In Psalm 89 we find David complaining about everything under the sun—for fourteen verses straight—seemingly without taking a breath. Ever been there?! But then, before anything changes, David declares, “Nevertheless, blessed be our God forever and ever. Amen. Faithful is our King!” (v. 52, TPT).
This is a pivotal moment, where David leans on the constancy of God he’d learned through spending a lot of time together. He could recall all the ways God showed up big for him in the past, and this helped him look at the right-now and the coming-next from a different angle. What’s wild yet not surprising is that the verses that follow take a radically different tone. Once David started to praise God, he could not stop.
A pattern I learned from King David in the book of Psalms is to say thank you before God answers, redeems, heals.
Tucked into the things that bring us to our knees are gifts we’d discover no other way—like the companionship of a with-us God, the kindness in His eyes when He looks at us, the way He doesn’t make it easy but instead joins us where it’s hard.
Like David, we can turn to God in thanks in the middle of the tensions of right-now, knowing He never changes. Praise Him nevertheless—in our gratitude journals, through gratitude challenges, and aloud so others can overhear.
Gratitude Challenges Shuffle Us Into Categories
Either you’re in the I’ve-failed category, which is most of us—say you’re bad at gratitude because you couldn’t keep it up for a month—or you pride yourself on crushing that goal (the I-did-it category). Either way, we tend to focus on what we did or didn’t do.
Self-focus always narrows our vision. But one benefit of gratitude is to expand our vision. Help us see God, the people, and the things in our lives with deeper appreciation. Oh, how quickly we forget!
What if, instead of approaching a gratitude challenge as a pass/fail test, we viewed it as a gym where we’re all learning, slowly and imperfectly, to practice gratitude? All in the same room. All heading the same direction.
Instead of competing, comparing, gloating, or self-criticizing, what if we celebrated and cheered each other on as we cultivate grateful hearts?
Instead of curating Instagrammable pictures and Tweetable captions for the gratitude challenge, what if we opened up our real lives to the actual people right in front of us, shared the thanks we’re whispering in the hard and holy places?

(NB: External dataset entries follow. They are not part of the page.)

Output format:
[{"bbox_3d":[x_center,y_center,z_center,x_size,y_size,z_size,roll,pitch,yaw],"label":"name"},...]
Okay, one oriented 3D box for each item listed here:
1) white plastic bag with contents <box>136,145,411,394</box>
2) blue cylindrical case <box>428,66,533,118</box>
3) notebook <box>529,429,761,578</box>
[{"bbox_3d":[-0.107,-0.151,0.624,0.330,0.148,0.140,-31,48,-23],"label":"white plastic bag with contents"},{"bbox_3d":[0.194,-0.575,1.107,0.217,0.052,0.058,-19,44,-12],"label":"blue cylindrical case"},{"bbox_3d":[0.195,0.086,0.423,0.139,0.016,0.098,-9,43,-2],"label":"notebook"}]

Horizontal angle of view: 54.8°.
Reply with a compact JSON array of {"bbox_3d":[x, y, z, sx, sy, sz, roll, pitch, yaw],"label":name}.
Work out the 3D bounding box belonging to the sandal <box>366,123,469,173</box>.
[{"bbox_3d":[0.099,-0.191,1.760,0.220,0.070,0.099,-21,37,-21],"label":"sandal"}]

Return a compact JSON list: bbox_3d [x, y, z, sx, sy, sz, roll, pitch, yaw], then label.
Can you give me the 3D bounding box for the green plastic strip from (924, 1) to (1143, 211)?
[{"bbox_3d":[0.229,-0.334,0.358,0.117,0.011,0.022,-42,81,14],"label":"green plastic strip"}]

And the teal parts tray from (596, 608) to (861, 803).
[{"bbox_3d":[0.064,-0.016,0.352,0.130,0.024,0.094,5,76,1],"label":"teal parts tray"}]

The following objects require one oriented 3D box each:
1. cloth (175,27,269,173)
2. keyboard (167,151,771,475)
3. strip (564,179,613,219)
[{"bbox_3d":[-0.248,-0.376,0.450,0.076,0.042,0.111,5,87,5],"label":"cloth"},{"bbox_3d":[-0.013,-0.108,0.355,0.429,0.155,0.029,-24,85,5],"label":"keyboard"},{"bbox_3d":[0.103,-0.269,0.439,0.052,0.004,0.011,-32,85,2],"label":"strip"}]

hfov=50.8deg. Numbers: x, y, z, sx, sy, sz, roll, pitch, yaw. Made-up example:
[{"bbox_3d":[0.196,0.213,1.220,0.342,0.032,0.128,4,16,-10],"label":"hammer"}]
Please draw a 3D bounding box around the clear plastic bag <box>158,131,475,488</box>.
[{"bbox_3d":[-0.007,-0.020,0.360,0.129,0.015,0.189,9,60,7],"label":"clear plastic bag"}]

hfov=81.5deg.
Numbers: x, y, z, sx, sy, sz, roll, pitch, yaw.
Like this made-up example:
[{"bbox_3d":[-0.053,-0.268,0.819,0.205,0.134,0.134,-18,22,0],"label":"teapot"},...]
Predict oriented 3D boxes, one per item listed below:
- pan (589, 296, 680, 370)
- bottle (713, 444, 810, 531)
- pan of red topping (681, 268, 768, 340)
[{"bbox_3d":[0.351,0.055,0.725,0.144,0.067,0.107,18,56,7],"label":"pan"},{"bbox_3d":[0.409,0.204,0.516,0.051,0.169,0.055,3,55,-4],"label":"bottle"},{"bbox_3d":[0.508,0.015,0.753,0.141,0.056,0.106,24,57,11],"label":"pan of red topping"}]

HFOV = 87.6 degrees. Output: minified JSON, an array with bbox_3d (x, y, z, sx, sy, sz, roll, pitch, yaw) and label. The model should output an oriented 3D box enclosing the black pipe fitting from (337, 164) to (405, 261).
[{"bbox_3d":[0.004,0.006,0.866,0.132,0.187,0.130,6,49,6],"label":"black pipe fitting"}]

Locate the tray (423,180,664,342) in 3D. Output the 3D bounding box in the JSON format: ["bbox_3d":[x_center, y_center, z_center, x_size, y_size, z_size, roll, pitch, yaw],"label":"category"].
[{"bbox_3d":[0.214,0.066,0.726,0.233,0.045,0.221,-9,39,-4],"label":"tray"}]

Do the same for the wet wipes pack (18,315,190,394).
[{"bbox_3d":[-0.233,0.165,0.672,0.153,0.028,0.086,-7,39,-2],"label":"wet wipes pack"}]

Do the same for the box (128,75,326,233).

What I really want you to know about 30-day gratitude challenges is that they’re good, but they’re just the beginning—the beginning of gratitude that grows you and ripples out beyond you all year round. The launch pad, not the endpoint. The beginning of a deep knowing of the character of God that helps you say thank you in the messy middle. The beginning of growing, becoming, and sharing Jesus in everyday moments through all of it.